Blazor.Animate is available through Nuget. Its source code and project home can be found from GitHub.

What can it do?

With Blazor.Animate you can animate how other components are brought into the view.

How to use it?

To animate a component, wrap it inside Animate-component and use the Animation-parameter to define the animation:

    <Animate Animation="Animations.ZoomIn" Duration="TimeSpan.FromSeconds(0.5)" >
        <Counter></Counter>
    </Animate>

Is it really that easy?

Yes, after you have added the required Nuget-package and JSInterop.
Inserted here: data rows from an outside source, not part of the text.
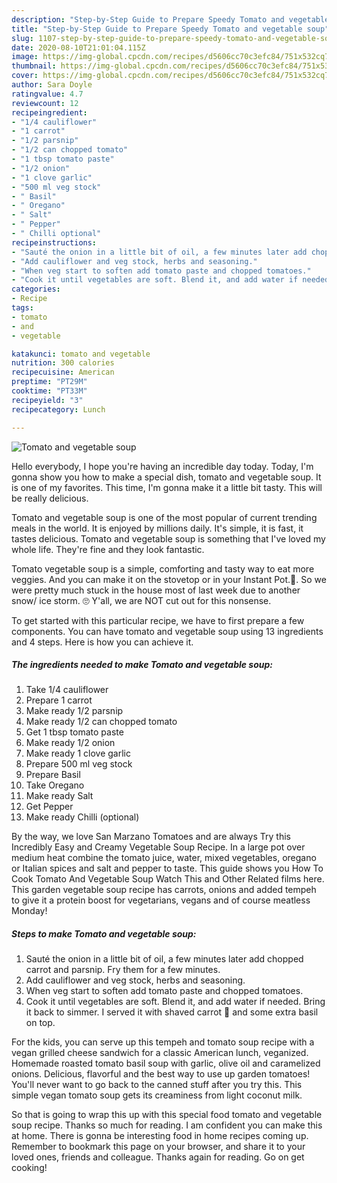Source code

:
 ```yaml
---
description: "Step-by-Step Guide to Prepare Speedy Tomato and vegetable soup"
title: "Step-by-Step Guide to Prepare Speedy Tomato and vegetable soup"
slug: 1107-step-by-step-guide-to-prepare-speedy-tomato-and-vegetable-soup
date: 2020-08-10T21:01:04.115Z
image: https://img-global.cpcdn.com/recipes/d5606cc70c3efc84/751x532cq70/tomato-and-vegetable-soup-recipe-main-photo.jpg
thumbnail: https://img-global.cpcdn.com/recipes/d5606cc70c3efc84/751x532cq70/tomato-and-vegetable-soup-recipe-main-photo.jpg
cover: https://img-global.cpcdn.com/recipes/d5606cc70c3efc84/751x532cq70/tomato-and-vegetable-soup-recipe-main-photo.jpg
author: Sara Doyle
ratingvalue: 4.7
reviewcount: 12
recipeingredient:
- "1/4 cauliflower"
- "1 carrot"
- "1/2 parsnip"
- "1/2 can chopped tomato"
- "1 tbsp tomato paste"
- "1/2 onion"
- "1 clove garlic"
- "500 ml veg stock"
- " Basil"
- " Oregano"
- " Salt"
- " Pepper"
- " Chilli optional"
recipeinstructions:
- "Sauté the onion in a little bit of oil, a few minutes later add chopped carrot and parsnip. Fry them for a few minutes."
- "Add cauliflower and veg stock, herbs and seasoning."
- "When veg start to soften add tomato paste and chopped tomatoes."
- "Cook it until vegetables are soft. Blend it, and add water if needed. Bring it back to simmer. I served it with shaved carrot 🥕 and some extra basil on top."
categories:
- Recipe
tags:
- tomato
- and
- vegetable

katakunci: tomato and vegetable 
nutrition: 300 calories
recipecuisine: American
preptime: "PT29M"
cooktime: "PT33M"
recipeyield: "3"
recipecategory: Lunch

---
```



![Tomato and vegetable soup](https://img-global.cpcdn.com/recipes/d5606cc70c3efc84/751x532cq70/tomato-and-vegetable-soup-recipe-main-photo.jpg)

Hello everybody, I hope you're having an incredible day today. Today, I'm gonna show you how to make a special dish, tomato and vegetable soup. It is one of my favorites. This time, I'm gonna make it a little bit tasty. This will be really delicious.

Tomato and vegetable soup is one of the most popular of current trending meals in the world. It is enjoyed by millions daily. It's simple, it is fast, it tastes delicious. Tomato and vegetable soup is something that I've loved my whole life. They're fine and they look fantastic.

Tomato vegetable soup is a simple, comforting and tasty way to eat more veggies. And you can make it on the stovetop or in your Instant Pot.🎉. So we were pretty much stuck in the house most of last week due to another snow/ ice storm. 🙄 Y&#39;all, we are NOT cut out for this nonsense.


To get started with this particular recipe, we have to first prepare a few components. You can have tomato and vegetable soup using 13 ingredients and 4 steps. Here is how you can achieve it.

<!--inarticleads1-->

##### The ingredients needed to make Tomato and vegetable soup:

1. Take 1/4 cauliflower
1. Prepare 1 carrot
1. Make ready 1/2 parsnip
1. Make ready 1/2 can chopped tomato
1. Get 1 tbsp tomato paste
1. Make ready 1/2 onion
1. Make ready 1 clove garlic
1. Prepare 500 ml veg stock
1. Prepare  Basil
1. Take  Oregano
1. Make ready  Salt
1. Get  Pepper
1. Make ready  Chilli (optional)


By the way, we love San Marzano Tomatoes and are always Try this Incredibly Easy and Creamy Vegetable Soup Recipe. In a large pot over medium heat combine the tomato juice, water, mixed vegetables, oregano or Italian spices and salt and pepper to taste. This guide shows you How To Cook Tomato And Vegetable Soup Watch This and Other Related films here. This garden vegetable soup recipe has carrots, onions and added tempeh to give it a protein boost for vegetarians, vegans and of course meatless Monday! 

<!--inarticleads2-->

##### Steps to make Tomato and vegetable soup:

1. Sauté the onion in a little bit of oil, a few minutes later add chopped carrot and parsnip. Fry them for a few minutes.
1. Add cauliflower and veg stock, herbs and seasoning.
1. When veg start to soften add tomato paste and chopped tomatoes.
1. Cook it until vegetables are soft. Blend it, and add water if needed. Bring it back to simmer. I served it with shaved carrot 🥕 and some extra basil on top.


For the kids, you can serve up this tempeh and tomato soup recipe with a vegan grilled cheese sandwich for a classic American lunch, veganized. Homemade roasted tomato basil soup with garlic, olive oil and caramelized onions. Delicious, flavorful and the best way to use up garden tomatoes! You&#39;ll never want to go back to the canned stuff after you try this. This simple vegan tomato soup gets its creaminess from light coconut milk. 

So that is going to wrap this up with this special food tomato and vegetable soup recipe. Thanks so much for reading. I am confident you can make this at home. There is gonna be interesting food in home recipes coming up. Remember to bookmark this page on your browser, and share it to your loved ones, friends and colleague. Thanks again for reading. Go on get cooking!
For guidance, please see the readme for a more throughout Getting Started guide: https://github.com/mikoskinen/Blazor.Animate

What animations are supported?

Here’s the built-in animations provided by Blazor.Animate:

  • Fade
  • FadeIn
  • FadeUp
  • FadeDown
  • FadeLeft
  • FadeRight
  • FadeUpRight
  • FadeUpLeft
  • FadeDownRight
  • FadeDownLeft
  • FlipUp
  • FlipDown
  • FlipLeft
  • FlipRight
  • SlideUp
  • SlideDown
  • SlideLeft
  • SlideRight
  • ZoomIn
  • ZoomInUp
  • ZoomInDown
  • ZoomInLeft
  • ZoomInRight
  • ZoomOut
  • ZoomOutUp
  • ZoomOutDown
  • ZoomOutLeft
  • ZoomOutRight

Are there any samples of these animations?

Blazor.Animate’s sample site contains a testbed-page which can be used to check all the animations: https://animateblazorsamplessvc.azurewebsites.net/testbed

image

Is that all?

There’s also easings. And default animations. And named animations. And anchoring.

All these are demonstrated in the sample and in the readme.

Did you do all the animations?

No. All the animations are provided by AOS.